**** EXTRACT PROVIDED ****

I don't have any pictures of black and tan pups since all of mine have been sable but I know there's been threads before of all the changes they go through!


----------



## gsdraven

It depends on the color, sables tend to get darker and black & tans will lighten up. 

Just for reference, here is my Raven is 3 months old. Notice she has a lot of black.










And here she is at about 1.5 years old. Notice she lost a lot of the black and has more of a saddle now. 








She is now 3 years old but her coloring hasn't changed much since this picture.


----------



## Jax08

Jax is a blanket back.

Jax at 3 months










Jax now


----------



## gsdraven

Jax, are you sure that's the same dog? She really did lighten up didn't she?! What a pretty girl.


----------



## onyx'girl

Bi-colors are the only ones that stay the same(other than black and white GSD's) Some black and tan's will keep a blanket, you can usually tell by the parents pattern if they may be blanket-backed. 
Many showline black and tans will get a bitch stripe as they mature, making them even less black on thier spine and neck area.
Here is my blanket long coat and my bi-color(at 7 mos):








Kacie~ the long coat & Taz~ black and tan littermate(who is in the middle of losing his dark coat) to my bi-color Onyx:








my sable pup:








and his "big boy coat":


----------



## Jax08

gsdraven said:


> Jax, are you sure that's the same dog? She really did lighten up didn't she?! What a pretty girl.


Crazy, isn't it?! LOL Her face really lightened up after about 9-12 months. That's when the black really receded.

****

_THE TASK_
Answer these questions using the forum thread on puppy coat colors:
(a) According to gsdraven, which coat color tends to get darker, and which tends to lighten?
(b) About how old was Raven when she had more of a saddle?
(c) After about what age did Jax's face lighten?
The lines below have no connection to the text above.

**** LISTED RECORDS ****

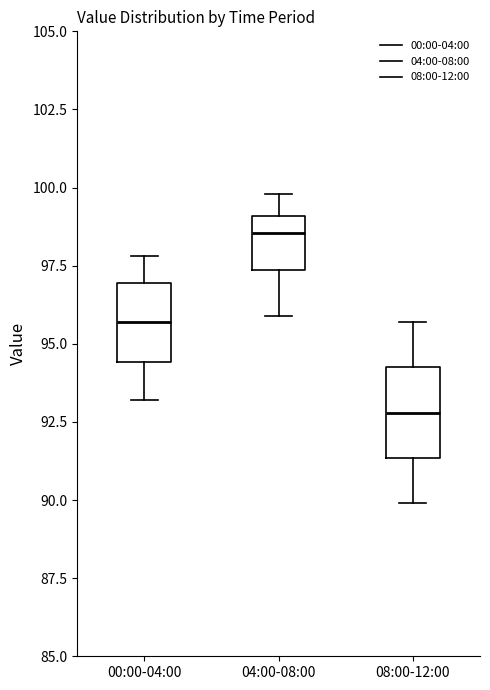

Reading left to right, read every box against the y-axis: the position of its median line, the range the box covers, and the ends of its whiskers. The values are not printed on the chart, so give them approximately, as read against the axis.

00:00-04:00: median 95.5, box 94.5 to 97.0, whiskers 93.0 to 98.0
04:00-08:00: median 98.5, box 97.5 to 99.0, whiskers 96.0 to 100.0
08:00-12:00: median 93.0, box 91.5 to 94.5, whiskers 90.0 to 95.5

****
**** LISTED RECORDS ****

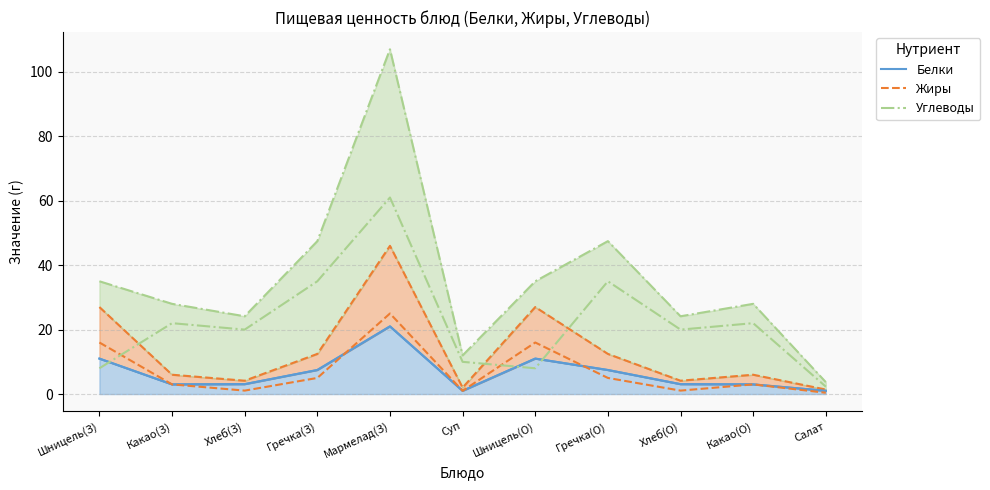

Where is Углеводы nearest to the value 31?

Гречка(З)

****

_RESULT OF THE TASK_
(a) Sables tend to get darker, and black and tans tend to lighten.
(b) About 1.5 years old.
(c) After about 9 to 12 months.